Lot’s of rain while on the road across to Bashkordostan and Tatarstan. Another sign of coming closer to “home”. The hitchhiking was slow, though we got a lot of short but interesting rides. Like a Gazel marshrutka driver that was picking up everyone from the side of the road and refusing to take any money from the passengers; or a tatar man on the old Zhiguli telling stories from his army service time in GDR; or a man from Naberezhnye Chelny giving us a tour of the city and showing all factories of the famous Kamaz.
We were still 100km away from Kazan, it was getting dark and I went to the closest gas station to interview the drivers. After a 5 min discussion we were getting a ride from a young entrepreneur Zhenya in his new Toyota Prado jeep. We rolled into Kazan in darkness and Zhenya decided to give us a quick sightseeing tour around the city center. We were just amazed. Felt like we were back in Europe. Beautiful buildings, perfect roads, wide side walks and plenty of people outside enjoying the nice weather. No rain at all and summer warm. Zhenya and us stopped for a bite at the best Döner (Shawerma) place in the city. Such a nice welcome!

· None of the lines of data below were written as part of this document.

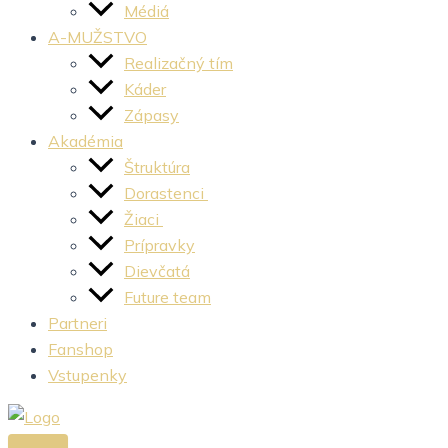
Médiá
A-MUŽSTVO
Realizačný tím
Káder
Zápasy
Akadémia
Štruktúra
Dorastenci
Žiaci
Prípravky
Dievčatá
Future team
Partneri
Fanshop
Vstupenky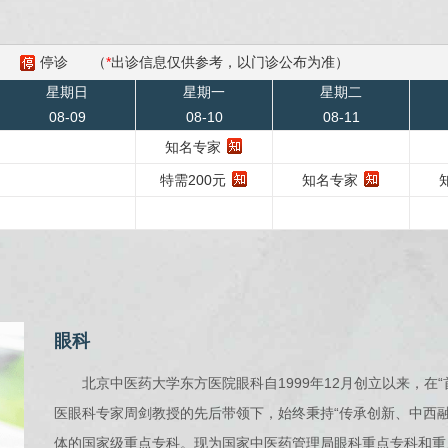
停诊
（
*
出诊信息仅供参考，以门诊公布为准）
星期日
星期一
星期二
08-09
08-10
08-11
知名专家
特需200元
知名专家
眼科
北京中医药大学东方医院眼科自1999年12月创立以来，在
医眼科专家周剑教授的先后带领下，始终秉持“传承创新、中西
体的国家级重点专科。现为国家中医药管理局眼科重点专科和重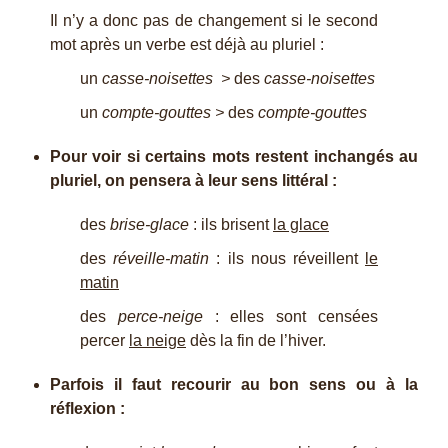
Il n’y a donc pas de changement si le second
mot après un verbe est déjà au pluriel :
un
casse-noisettes >
des
casse-noisettes
un
compte-gouttes >
des
compte-gouttes
Pour voir si certains mots restent inchangés au
pluriel, on pensera à leur sens littéral :
des
brise-glace
: ils brisent
la glace
des
réveille-matin
: ils nous réveillent
le
matin
des
perce-neige
: elles sont censées
percer
la neige
dès la fin de l’hiver.
Parfois il faut recourir au bon sens ou à la
réflexion :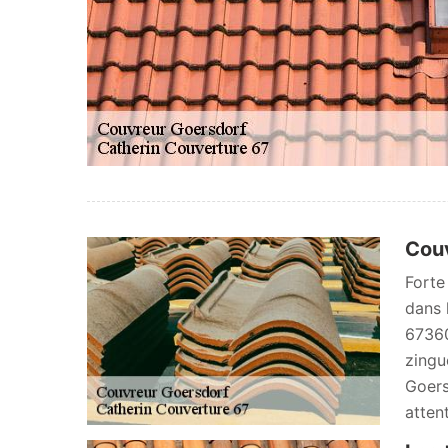
Couv
Forte
dans 
67360
zingu
Goers
atten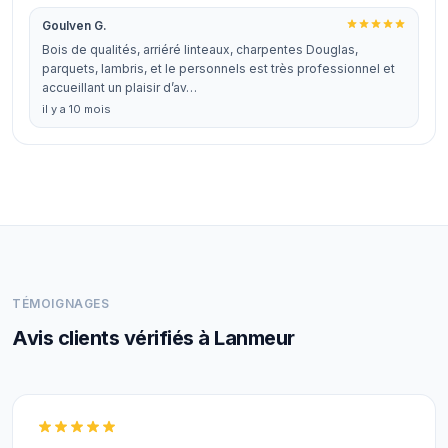
Goulven G.
Bois de qualités, arriéré linteaux, charpentes Douglas,
parquets, lambris, et le personnels est très professionnel et
accueillant un plaisir d’av…
il y a 10 mois
TÉMOIGNAGES
Avis clients vérifiés à Lanmeur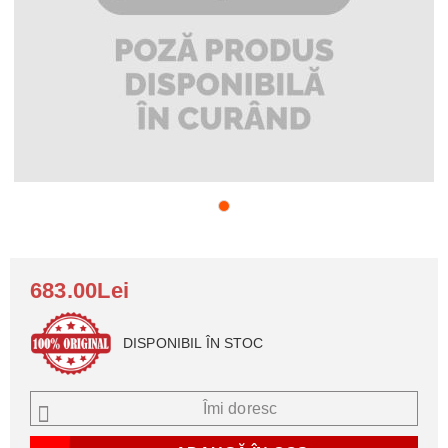
683.00Lei
DISPONIBIL ÎN STOC
Îmi doresc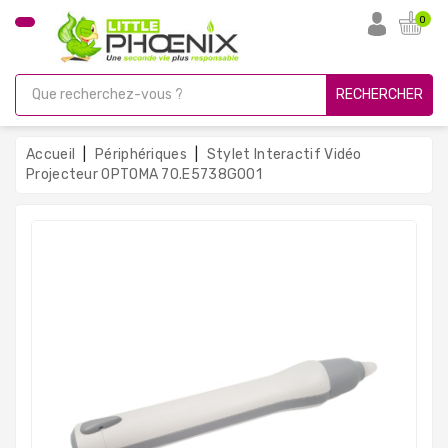
CATÉGORIE
0
PC
Gamer
RECHERCHER
Unités
Centrales
Accueil
Périphériques
Stylet Interactif Vidéo
Reconditionnées
Projecteur OPTOMA 70.E5738G001
Ordinateurs
Avec
Écran
Ordinateurs
Portables
PC
Sous
Linux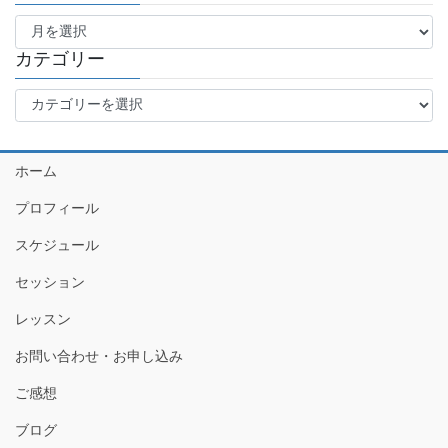
ア
ー
カ
カテゴリー
イ
カ
ブ
テ
ゴ
リ
ホーム
ー
プロフィール
スケジュール
セッション
レッスン
お問い合わせ・お申し込み
ご感想
ブログ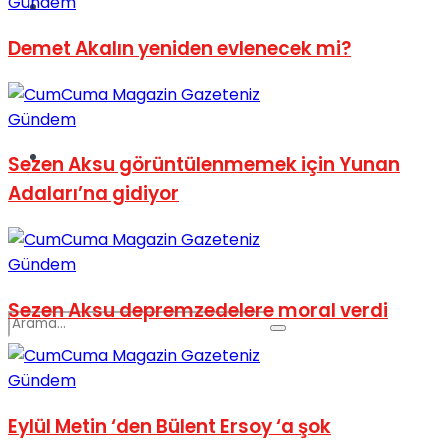
Gündem
Spor
Demet Akalın yeniden evlenecek mi?
Gündem
Podcast
Sezen Aksu görüntülenmemek için Yunan
Adaları’na gidiyor
Gündem
Sezen Aksu depremzedelere moral verdi
Gündem
Eylül Metin ‘den Bülent Ersoy ‘a şok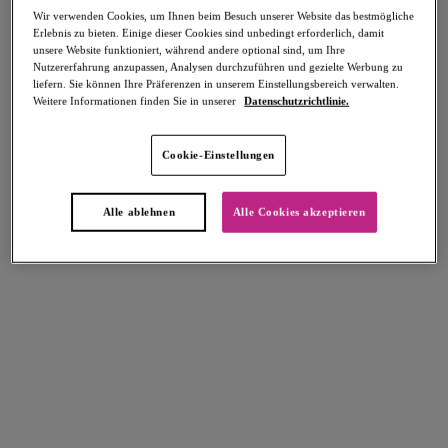
Wir verwenden Cookies, um Ihnen beim Besuch unserer Website das bestmögliche
Erlebnis zu bieten. Einige dieser Cookies sind unbedingt erforderlich, damit
unsere Website funktioniert, während andere optional sind, um Ihre
Nutzererfahrung anzupassen, Analysen durchzuführen und gezielte Werbung zu
FILTER
liefern. Sie können Ihre Präferenzen in unserem Einstellungsbereich verwalten.
Weitere Informationen finden Sie in unserer
Datenschutzrichtlinie.
Die Ergebnisse werden bei der Auswahl automatisch aktualisiert.
Filter hinzufügen
Cookie-Einstellungen
Sortieren nach
Anzahl der Produkte pro Seite
5
Artikel gefunden
Alle ablehnen
Alle Cookies akzeptieren
Nomad Nights
Jewel Cove
Plunge Tankini-Oberteil
Plunge Tankini-Oberteil
Black
Plain Azure
72,95 €
72,95 €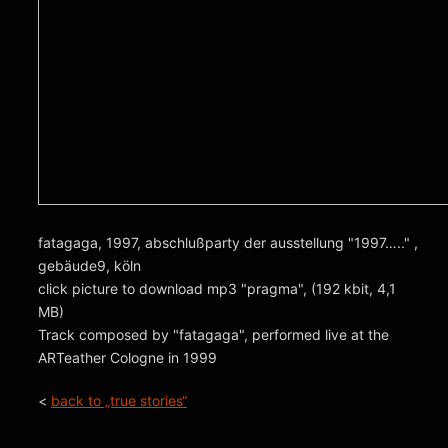
fatagaga, 1997, abschlußparty der ausstellung "1997….." ,
gebäude9, köln
click picture to download mp3 "pragma", (192 kbit, 4,1
MB)
Track composed by "fatagaga", performed live at the
ARTeather Cologne in 1999
<
back to „true stories“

We stayed with a couchsurfer in Kazan, I must say Russia has a very active community and across the country we did not find a couch only once in Komsomolsk-on-Amur. The next 2 days we spent outside exploring Tatarstan’s capital, Roma the host is a great ambassador of his city and he showed us nice hidden corners and food spots off the tourist route. We were truly amazed how Tatarstan and Kazan are different from the rest of Russia (at least the East of it). Roads are the same as in Germany :), a lot of nice well-maintained parks, wide sidewalks, no uncovered manholes, organized public transport with announcements in 3 languages (Tatar, RU, EN), clean city with the renovated buildings and even contemporary architecture looks nice (no grey paneláky); polite drivers and a lot of smiling happy people. I guess, when the basic problems are solved and there is no need to worry about dying on the street, people can smile and start using their energy in a different way, like promoting culture and communicating with each other rather than complaining.
We liked Kazan a lot and its friendly people, I guess if ever get to buy a property in Russia, I would have Kazan on my list 🙂 Plus it is a Muslim republic, which brings a nice diversification to the dough-potato cuisine of Russia.